STORED DATA =>
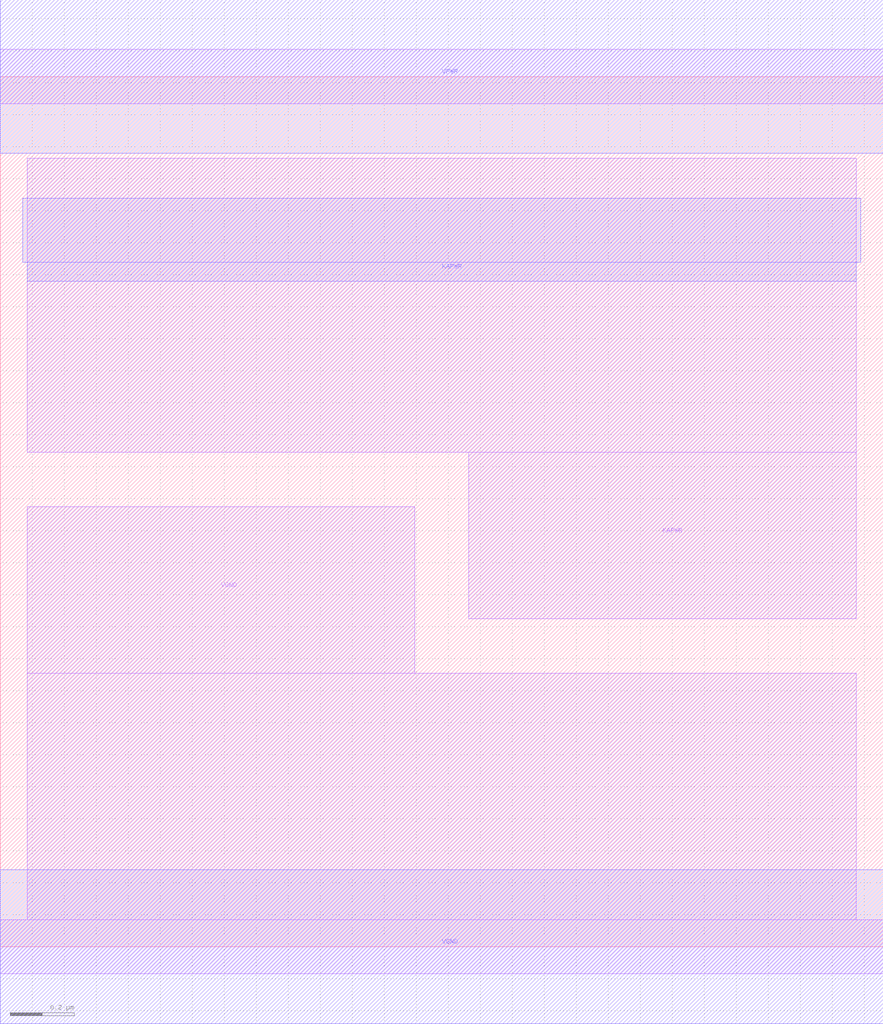
<source format=lef>
# Copyright 2020 The SkyWater PDK Authors
#
# Licensed under the Apache License, Version 2.0 (the "License");
# you may not use this file except in compliance with the License.
# You may obtain a copy of the License at
#
#     https://www.apache.org/licenses/LICENSE-2.0
#
# Unless required by applicable law or agreed to in writing, software
# distributed under the License is distributed on an "AS IS" BASIS,
# WITHOUT WARRANTIES OR CONDITIONS OF ANY KIND, either express or implied.
# See the License for the specific language governing permissions and
# limitations under the License.
#
# SPDX-License-Identifier: Apache-2.0

VERSION 5.5 ;
NAMESCASESENSITIVE ON ;
BUSBITCHARS "[]" ;
DIVIDERCHAR "/" ;
MACRO sky130_fd_sc_hd__lpflow_decapkapwr_6
  CLASS CORE ;
  SOURCE USER ;
  ORIGIN  0.000000  0.000000 ;
  SIZE  2.760000 BY  2.720000 ;
  SYMMETRY X Y R90 ;
  SITE unithd ;
  PIN KAPWR
    DIRECTION INOUT ;
    SHAPE ABUTMENT ;
    USE POWER ;
    PORT
      LAYER li1 ;
        RECT 0.085000 1.545000 2.675000 2.465000 ;
        RECT 1.465000 1.025000 2.675000 1.545000 ;
    END
    PORT
      LAYER met1 ;
        RECT 0.070000 2.140000 2.690000 2.340000 ;
        RECT 0.085000 2.080000 2.675000 2.140000 ;
    END
  END KAPWR
  PIN VGND
    DIRECTION INOUT ;
    SHAPE ABUTMENT ;
    USE GROUND ;
    PORT
      LAYER li1 ;
        RECT 0.000000 -0.085000 2.760000 0.085000 ;
        RECT 0.085000  0.085000 2.675000 0.855000 ;
        RECT 0.085000  0.855000 1.295000 1.375000 ;
    END
    PORT
      LAYER met1 ;
        RECT 0.000000 -0.240000 2.760000 0.240000 ;
    END
  END VGND
  PIN VNB
    DIRECTION INOUT ;
    USE GROUND ;
    PORT
    END
  END VNB
  PIN VPB
    DIRECTION INOUT ;
    USE POWER ;
    PORT
    END
  END VPB
  PIN VPWR
    DIRECTION INOUT ;
    SHAPE ABUTMENT ;
    USE POWER ;
    PORT
      LAYER li1 ;
        RECT 0.000000 2.635000 2.760000 2.805000 ;
    END
    PORT
      LAYER met1 ;
        RECT 0.000000 2.480000 2.760000 2.960000 ;
    END
  END VPWR
  OBS
  END
END sky130_fd_sc_hd__lpflow_decapkapwr_6
END LIBRARY

</source>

WHAT YOU SHOULD DO =>
Above this task is a listing. Restate, word for word and with nothing added, the lines from the one with "# you may not" through the one with "RECT 0.000000 2.480000".

TASK ANSWER =>
# you may not use this file except in compliance with the License.
# You may obtain a copy of the License at
#
#     https://www.apache.org/licenses/LICENSE-2.0
#
# Unless required by applicable law or agreed to in writing, software
# distributed under the License is distributed on an "AS IS" BASIS,
# WITHOUT WARRANTIES OR CONDITIONS OF ANY KIND, either express or implied.
# See the License for the specific language governing permissions and
# limitations under the License.
#
# SPDX-License-Identifier: Apache-2.0

VERSION 5.5 ;
NAMESCASESENSITIVE ON ;
BUSBITCHARS "[]" ;
DIVIDERCHAR "/" ;
MACRO sky130_fd_sc_hd__lpflow_decapkapwr_6
  CLASS CORE ;
  SOURCE USER ;
  ORIGIN  0.000000  0.000000 ;
  SIZE  2.760000 BY  2.720000 ;
  SYMMETRY X Y R90 ;
  SITE unithd ;
  PIN KAPWR
    DIRECTION INOUT ;
    SHAPE ABUTMENT ;
    USE POWER ;
    PORT
      LAYER li1 ;
        RECT 0.085000 1.545000 2.675000 2.465000 ;
        RECT 1.465000 1.025000 2.675000 1.545000 ;
    END
    PORT
      LAYER met1 ;
        RECT 0.070000 2.140000 2.690000 2.340000 ;
        RECT 0.085000 2.080000 2.675000 2.140000 ;
    END
  END KAPWR
  PIN VGND
    DIRECTION INOUT ;
    SHAPE ABUTMENT ;
    USE GROUND ;
    PORT
      LAYER li1 ;
        RECT 0.000000 -0.085000 2.760000 0.085000 ;
        RECT 0.085000  0.085000 2.675000 0.855000 ;
        RECT 0.085000  0.855000 1.295000 1.375000 ;
    END
    PORT
      LAYER met1 ;
        RECT 0.000000 -0.240000 2.760000 0.240000 ;
    END
  END VGND
  PIN VNB
    DIRECTION INOUT ;
    USE GROUND ;
    PORT
    END
  END VNB
  PIN VPB
    DIRECTION INOUT ;
    USE POWER ;
    PORT
    END
  END VPB
  PIN VPWR
    DIRECTION INOUT ;
    SHAPE ABUTMENT ;
    USE POWER ;
    PORT
      LAYER li1 ;
        RECT 0.000000 2.635000 2.760000 2.805000 ;
    END
    PORT
      LAYER met1 ;
        RECT 0.000000 2.480000 2.760000 2.960000 ;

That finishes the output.